結婚や出産で、村上さんご自身も人生の大きな変化を経験されました。
「家族を持つとは、モノでも人でも『持ち物が増える』こと。人生が自分一人だけのものではなくなることで、家の中に家族の持ちものが次々と増え、家族関係やママ友関係、難題も増えていく。でも全部を握りしめたまま一生暮らせませんよね。整理整頓とは『乱れているものを整える』と『不必要なものを取り除く』の両面。私がアドバイスする整理収納とはつまり『こころの整理』なんです」
そんな村上さんの考えに共鳴したたくさんのお客様と、ずっとお付き合いされているのだそう。また、いま村上さんの出張インテリアコンサルティングに携わるスタッフの皆さんは、村上さんが整理収納アドバイザー2級講師として教えた生徒さんの中からプロになった方ばかり。「私自身、いまも主婦であり母であり、いろんな役割を持ちつつこの仕事をしているから共感をいただけているのだと思います」
村上さんは、ご自身の子育て期は「将来のために与えられた準備期間、ご褒美の時間だと思っていました」とのこと。「子育てや家事の忙しさにイライラしたり諦めたりして過ごすのではなく、家族と一緒にいられる貴重な時間を前向きに楽しめるよう、自分にできること、したいことに目を向けてほしい」と言います。

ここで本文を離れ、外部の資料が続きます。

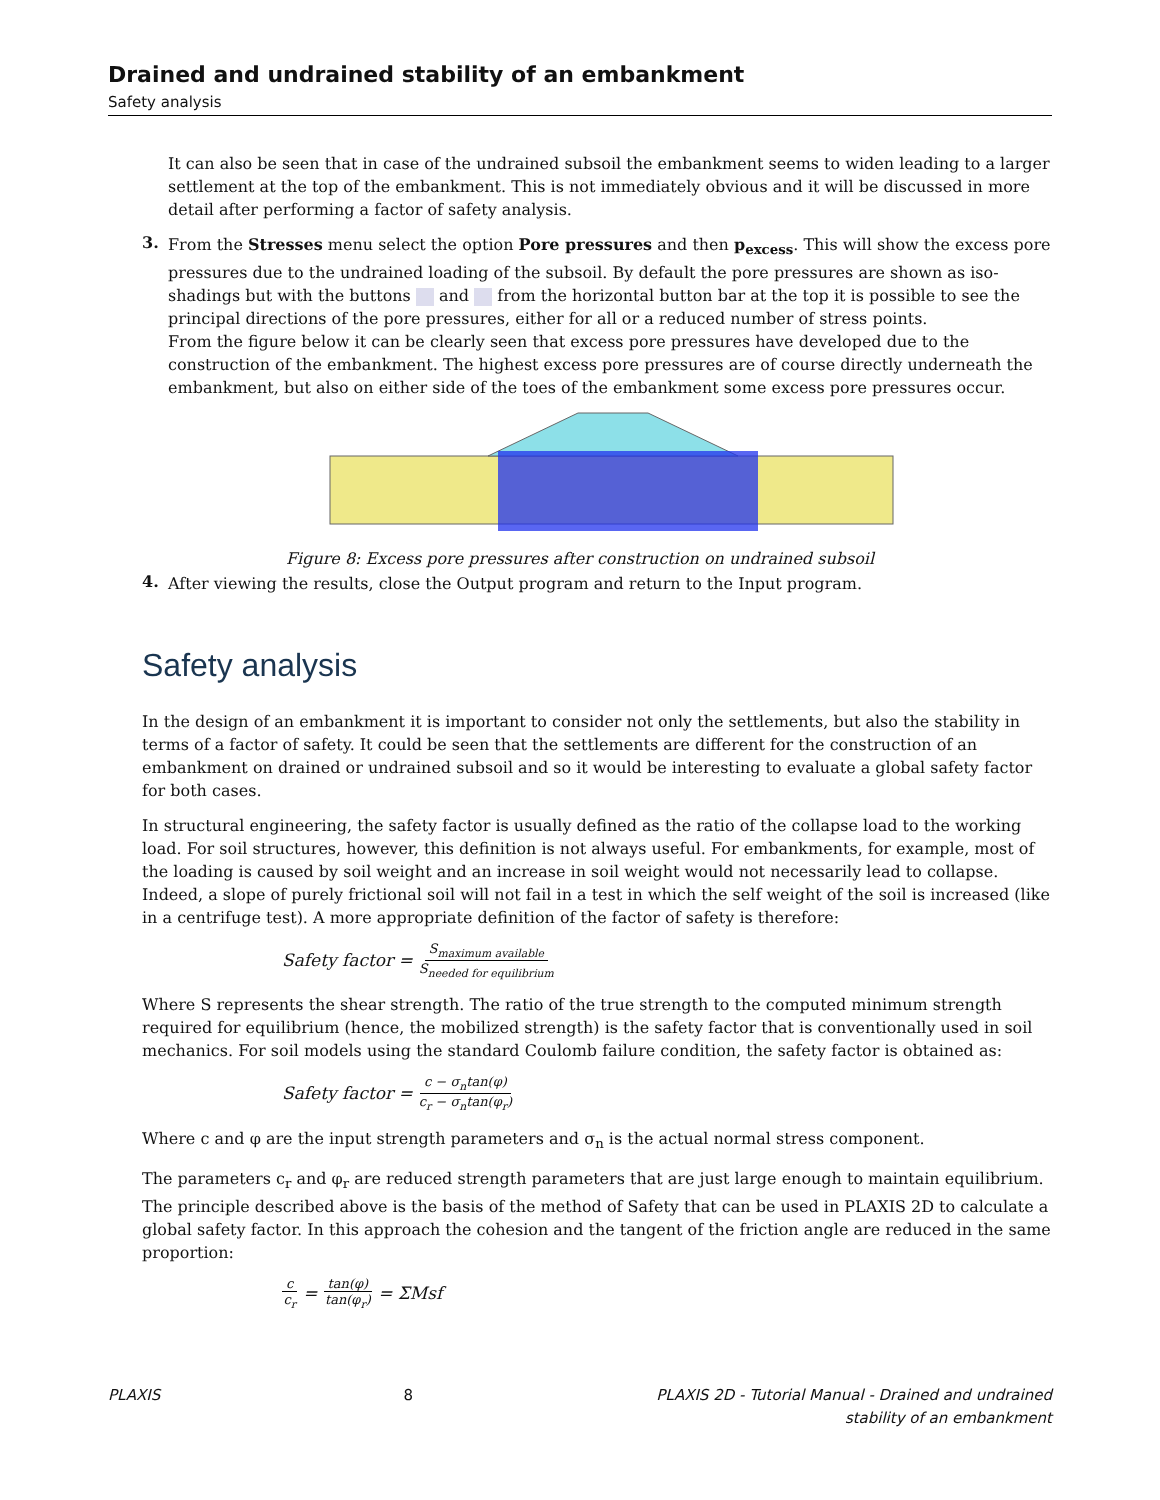Drained and undrained stability of an embankment
Safety analysis
It can also be seen that in case of the undrained subsoil the embankment seems to widen leading to a larger settlement at the top of the embankment. This is not immediately obvious and it will be discussed in more detail after performing a factor of safety analysis.
3.
From the Stresses menu select the option Pore pressures and then p<sub>excess</sub>. This will show the excess pore pressures due to the undrained loading of the subsoil. By default the pore pressures are shown as iso-shadings but with the buttons and from the horizontal button bar at the top it is possible to see the principal directions of the pore pressures, either for all or a reduced number of stress points.
From the figure below it can be clearly seen that excess pore pressures have developed due to the construction of the embankment. The highest excess pore pressures are of course directly underneath the embankment, but also on either side of the toes of the embankment some excess pore pressures occur.
Figure 8: Excess pore pressures after construction on undrained subsoil
4.
After viewing the results, close the Output program and return to the Input program.
Safety analysis
In the design of an embankment it is important to consider not only the settlements, but also the stability in terms of a factor of safety. It could be seen that the settlements are different for the construction of an embankment on drained or undrained subsoil and so it would be interesting to evaluate a global safety factor for both cases.
In structural engineering, the safety factor is usually defined as the ratio of the collapse load to the working load. For soil structures, however, this definition is not always useful. For embankments, for example, most of the loading is caused by soil weight and an increase in soil weight would not necessarily lead to collapse. Indeed, a slope of purely frictional soil will not fail in a test in which the self weight of the soil is increased (like in a centrifuge test). A more appropriate definition of the factor of safety is therefore:
Safety factor = S<sub>maximum available</sub> S<sub>needed for equilibrium</sub>
Where S represents the shear strength. The ratio of the true strength to the computed minimum strength required for equilibrium (hence, the mobilized strength) is the safety factor that is conventionally used in soil mechanics. For soil models using the standard Coulomb failure condition, the safety factor is obtained as:
Safety factor = c − σ<sub>n</sub>tan(φ) c<sub>r</sub> − σ<sub>n</sub>tan(φ<sub>r</sub>)
Where c and φ are the input strength parameters and σ<sub>n</sub> is the actual normal stress component.
The parameters c<sub>r</sub> and φ<sub>r</sub> are reduced strength parameters that are just large enough to maintain equilibrium. The principle described above is the basis of the method of Safety that can be used in PLAXIS 2D to calculate a global safety factor. In this approach the cohesion and the tangent of the friction angle are reduced in the same proportion:
c c<sub>r</sub> = tan(φ) tan(φ<sub>r</sub>) = ΣMsf
PLAXIS 8 PLAXIS 2D - Tutorial Manual - Drained and undrained
stability of an embankment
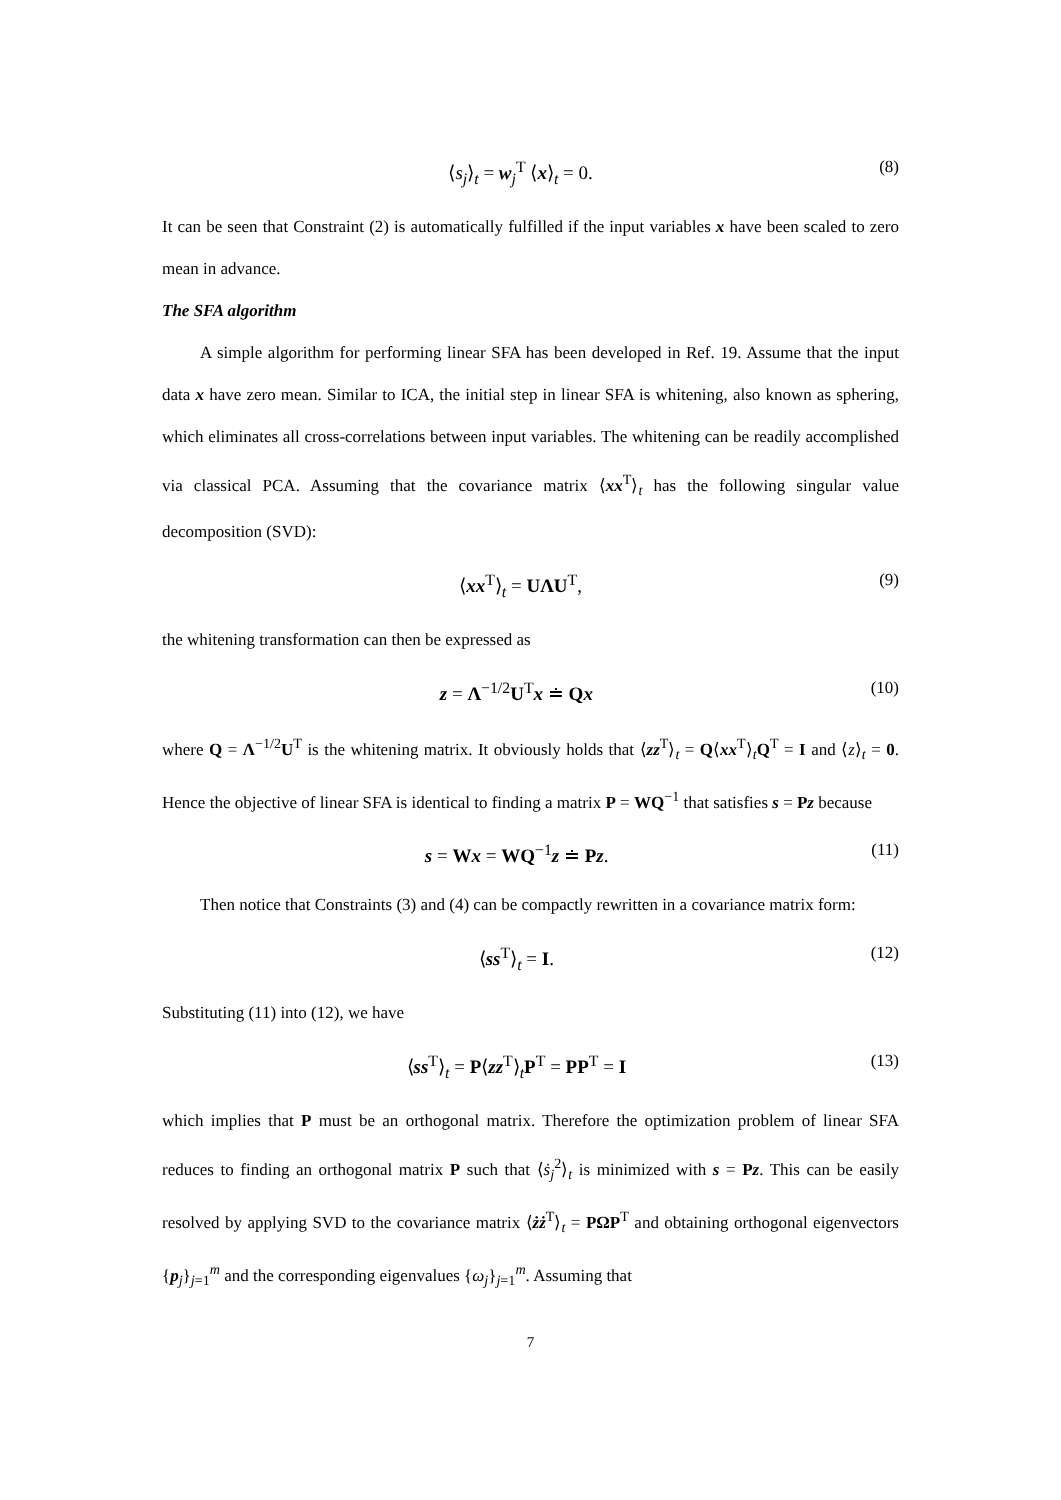⟨s<sub>j</sub>⟩<sub>t</sub> = w<sub>j</sub><sup>T</sup> ⟨x⟩<sub>t</sub> = 0. (8)
It can be seen that Constraint (2) is automatically fulfilled if the input variables x have been scaled to zero mean in advance.
The SFA algorithm
A simple algorithm for performing linear SFA has been developed in Ref. 19. Assume that the input data x have zero mean. Similar to ICA, the initial step in linear SFA is whitening, also known as sphering, which eliminates all cross-correlations between input variables. The whitening can be readily accomplished via classical PCA. Assuming that the covariance matrix ⟨xx<sup>T</sup>⟩<sub>t</sub> has the following singular value decomposition (SVD):
⟨xx<sup>T</sup>⟩<sub>t</sub> = UΛU<sup>T</sup>, (9)
the whitening transformation can then be expressed as
z = Λ<sup>−1/2</sup>U<sup>T</sup>x ≐ Qx (10)
where Q = Λ<sup>−1/2</sup>U<sup>T</sup> is the whitening matrix. It obviously holds that ⟨zz<sup>T</sup>⟩<sub>t</sub> = Q⟨xx<sup>T</sup>⟩<sub>t</sub>Q<sup>T</sup> = I and ⟨z⟩<sub>t</sub> = 0. Hence the objective of linear SFA is identical to finding a matrix P = WQ<sup>−1</sup> that satisfies s = Pz because
s = Wx = WQ<sup>−1</sup>z ≐ Pz. (11)
Then notice that Constraints (3) and (4) can be compactly rewritten in a covariance matrix form:
⟨ss<sup>T</sup>⟩<sub>t</sub> = I. (12)
Substituting (11) into (12), we have
⟨ss<sup>T</sup>⟩<sub>t</sub> = P⟨zz<sup>T</sup>⟩<sub>t</sub>P<sup>T</sup> = PP<sup>T</sup> = I (13)
which implies that P must be an orthogonal matrix. Therefore the optimization problem of linear SFA reduces to finding an orthogonal matrix P such that ⟨ṡ<sub>j</sub><sup>2</sup>⟩<sub>t</sub> is minimized with s = Pz. This can be easily resolved by applying SVD to the covariance matrix ⟨żż<sup>T</sup>⟩<sub>t</sub> = PΩP<sup>T</sup> and obtaining orthogonal eigenvectors {p<sub>j</sub>}<sub>j=1</sub><sup>m</sup> and the corresponding eigenvalues {ω<sub>j</sub>}<sub>j=1</sub><sup>m</sup>. Assuming that
7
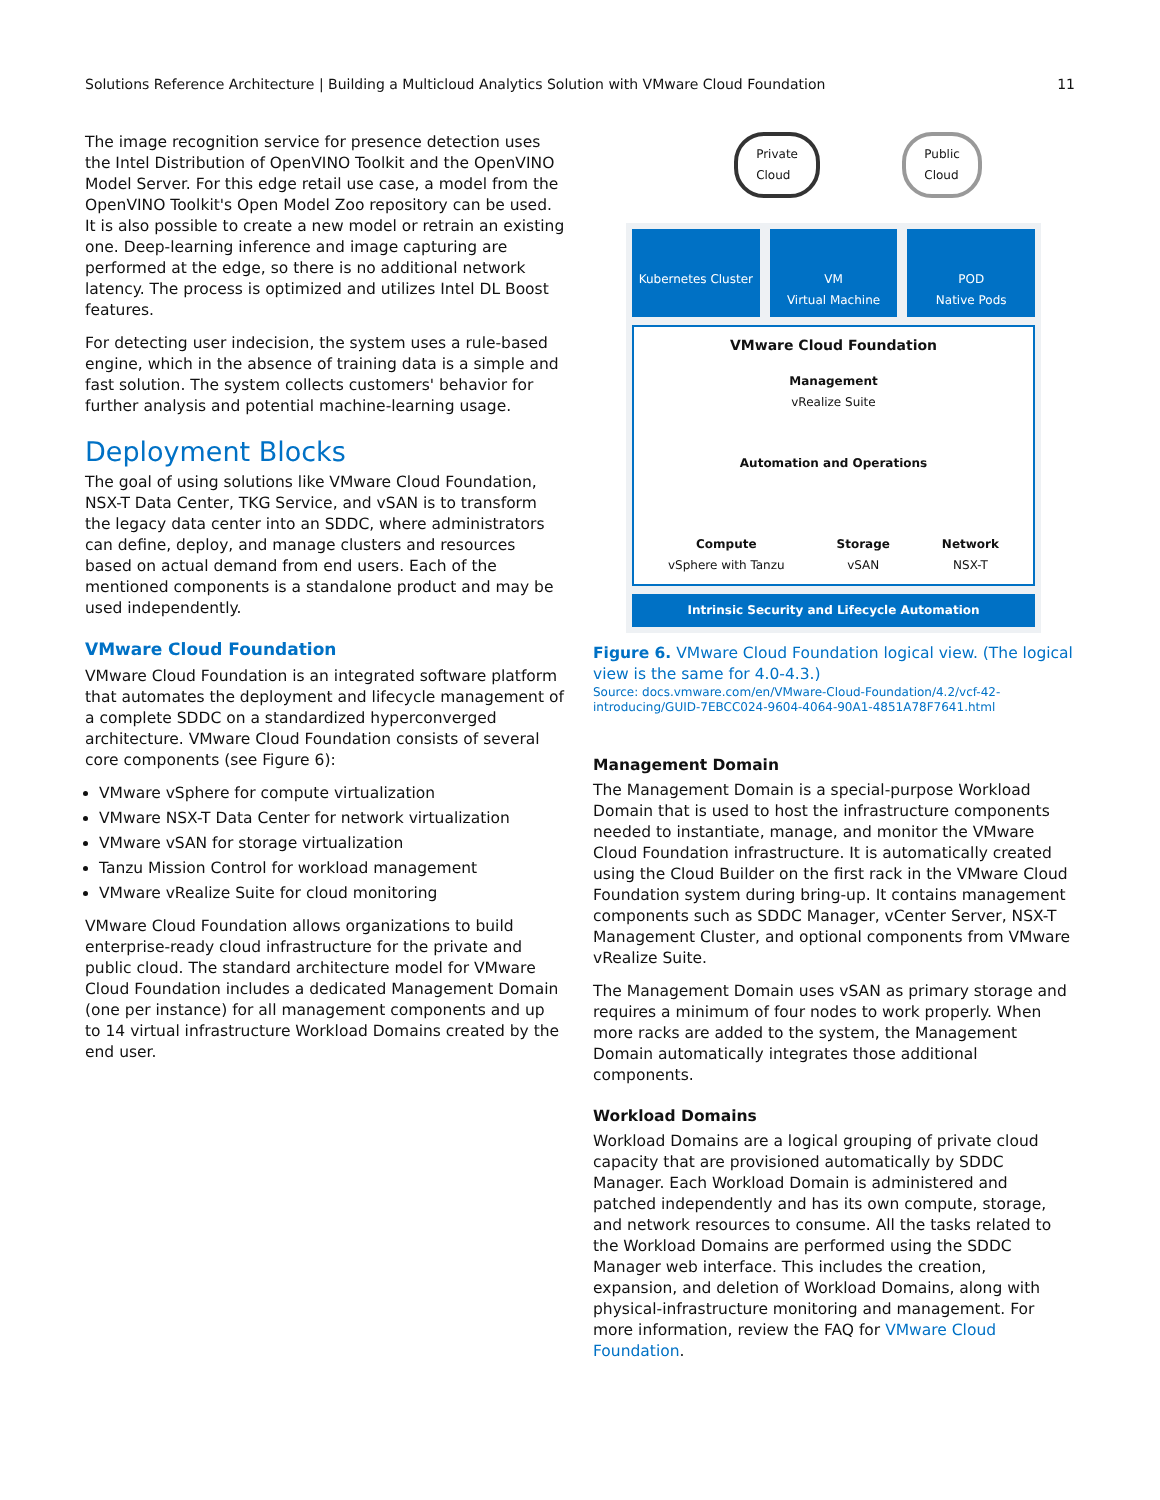Solutions Reference Architecture | Building a Multicloud Analytics Solution with VMware Cloud Foundation 11
The image recognition service for presence detection uses the Intel Distribution of OpenVINO Toolkit and the OpenVINO Model Server. For this edge retail use case, a model from the OpenVINO Toolkit's Open Model Zoo repository can be used. It is also possible to create a new model or retrain an existing one. Deep-learning inference and image capturing are performed at the edge, so there is no additional network latency. The process is optimized and utilizes Intel DL Boost features.
For detecting user indecision, the system uses a rule-based engine, which in the absence of training data is a simple and fast solution. The system collects customers' behavior for further analysis and potential machine-learning usage.
Deployment Blocks
The goal of using solutions like VMware Cloud Foundation, NSX-T Data Center, TKG Service, and vSAN is to transform the legacy data center into an SDDC, where administrators can define, deploy, and manage clusters and resources based on actual demand from end users. Each of the mentioned components is a standalone product and may be used independently.
VMware Cloud Foundation
VMware Cloud Foundation is an integrated software platform that automates the deployment and lifecycle management of a complete SDDC on a standardized hyperconverged architecture. VMware Cloud Foundation consists of several core components (see Figure 6):
VMware vSphere for compute virtualization
VMware NSX-T Data Center for network virtualization
VMware vSAN for storage virtualization
Tanzu Mission Control for workload management
VMware vRealize Suite for cloud monitoring
VMware Cloud Foundation allows organizations to build enterprise-ready cloud infrastructure for the private and public cloud. The standard architecture model for VMware Cloud Foundation includes a dedicated Management Domain (one per instance) for all management components and up to 14 virtual infrastructure Workload Domains created by the end user.
Private
Cloud
Public
Cloud
Kubernetes Cluster VM
Virtual Machine
POD
Native Pods
VMware Cloud Foundation
Management
vRealize Suite
Automation and Operations
Compute
vSphere with Tanzu
Storage
vSAN
Network
NSX-T
Intrinsic Security and Lifecycle Automation
Figure 6. VMware Cloud Foundation logical view. (The logical view is the same for 4.0-4.3.)
Source: docs.vmware.com/en/VMware-Cloud-Foundation/4.2/vcf-42-introducing/GUID-7EBCC024-9604-4064-90A1-4851A78F7641.html
Management Domain
The Management Domain is a special-purpose Workload Domain that is used to host the infrastructure components needed to instantiate, manage, and monitor the VMware Cloud Foundation infrastructure. It is automatically created using the Cloud Builder on the first rack in the VMware Cloud Foundation system during bring-up. It contains management components such as SDDC Manager, vCenter Server, NSX-T Management Cluster, and optional components from VMware vRealize Suite.
The Management Domain uses vSAN as primary storage and requires a minimum of four nodes to work properly. When more racks are added to the system, the Management Domain automatically integrates those additional components.
Workload Domains
Workload Domains are a logical grouping of private cloud capacity that are provisioned automatically by SDDC Manager. Each Workload Domain is administered and patched independently and has its own compute, storage, and network resources to consume. All the tasks related to the Workload Domains are performed using the SDDC Manager web interface. This includes the creation, expansion, and deletion of Workload Domains, along with physical-infrastructure monitoring and management. For more information, review the FAQ for VMware Cloud Foundation.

「資格取得は自分が変わるためのいいきっかけ。好きなことや夢が仕事につながるかもしれない。主婦の女性にこそ取ってもらいたい。そして、すぐに結果を求めるのではなく、続けることが大事です。子どもが成長するように、自分も変わっていける。変わるから素敵なんです。家族みんなで幸せになりたいという気持ちが芽生えたら、まず自分が変わってみると家族がついてきます」
今後は、習得したプロとしてのテクニカルな知識はもちろんのこと、これまでの実地経験で培ったコンサルティングの方法論を生かし、「例えばシニアの方へも、よりすっきり快適に暮らすためのインテリアスタイリングを提案していきたい」と、瞳を輝かせます。
「整理収納の作業は肉体労働ですし、モノを捨てる選択を迫られる時もあり、モノに思い入れのあるシニア世代にとっては、なかなかモチベーションが保ちにくいもの。初めから完璧を目指すのではなくて、最初に心が折れてしまわないよう、まずは現在の暮らしで使わないモノをひとまとめにし、目に見えるところだけでも整理整頓していくなどの、手軽で負担の少ない『スッキリ』した姿を一番初めに見せてあげるのです。するとゴールがイメージしやすくなり、また一度手に入れた『スッキリ』のおかげで、やる気も起きてくる。シニアの方にも、取り組みやすく、かつ継続しやすいできるような進め方のメソッドを作っていきたいですね」
ご自身が踏み出した一歩が、大きく素敵な実りへとつながっている村上さん。ご自宅の雰囲気と同じように、明るい居心地の良さが伝わってくるお話でした。